Adam Adamant dies! Gerald Harper was one of the suave adventurers of 60s TV as the Edwardian swordsman Adam Adamant, who got frozen and wakes up in the swinging sixties. He also played the dapper squire star of Hadleigh. Kenneth Colley played Admiral Piett in the Star Wars films and WAS the Messiah in The Life of Brian. Gailard Sartain was a regular in Jim Varney’s Ernest movies, Lynn Hamilton played girlfriend to Redd Foxx’s cantankerous Sanford in Sanford & Son, Pippa Scott acted in The Twilight Zone, and Harris Yulin was a reliable character actor including in Scarface and Ghostbusters 2. Jack Betts was probably best known as Oscorp board member in Spider-Man, and of the Vigoda/Dunn vintage he also portrayed an octogenarian on One Life to Live back when he was 53.
The 100 Club lost Dole CEO David H. Murdock (whose 102 years fall short of his goal to reach 125) and astronomer Francis Graham-Smith, one of the first to accurately pinpoint radio galaxies.

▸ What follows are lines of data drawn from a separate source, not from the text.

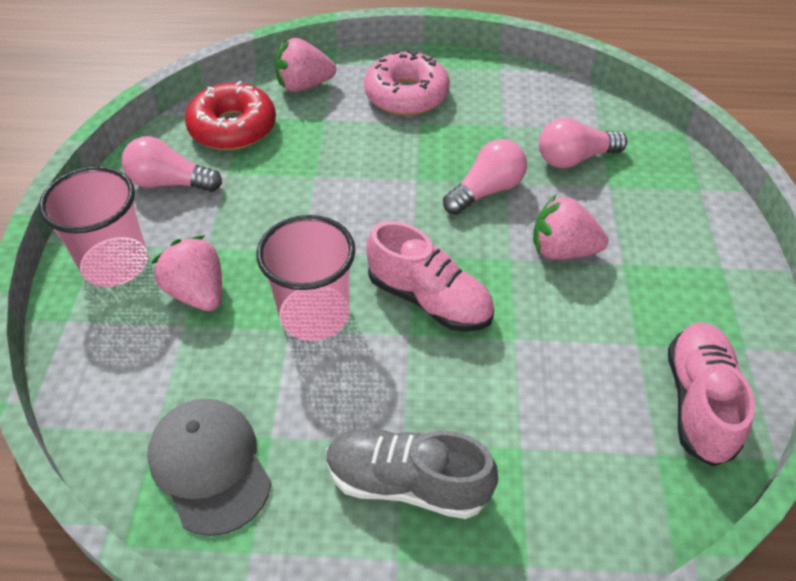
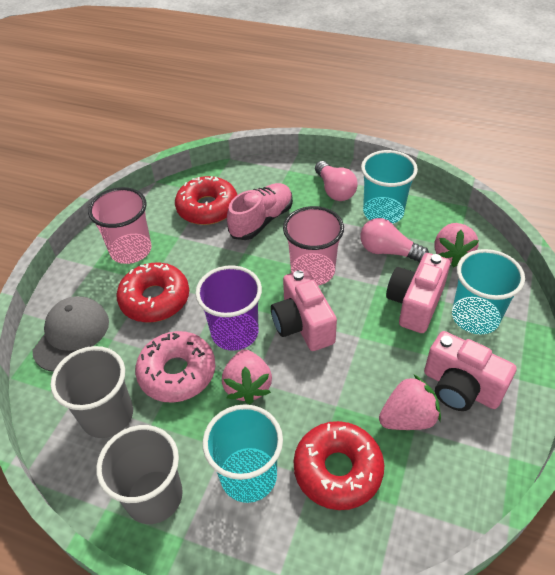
grey cup: 0 -> 2
grey shoe: 1 -> 0
pink camera: 0 -> 3
pink light bulb: 3 -> 2
pink shoe: 2 -> 1
purple cup: 0 -> 1
red donut: 1 -> 3
turquoise cup: 0 -> 3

Settling for a Sulu are pioneering neurosurgeon Gazi Yasargil and Ariana’s mum Marjorie Grande. Sport lost Middlesbrough forward Alan Peacock, cricketer David “Syd” Lawrence, racehorse trainers Peter Easterby and D. Wayne Lukas, ice hockey player Alex Delvecchio. Bill Atkinson contributed many functions to Apple computers, Bill O’Brien was former Labour MP for Normanton, and Bill Moyers was LBJ’s press secretary and among the last noteworthy survivors of his administration.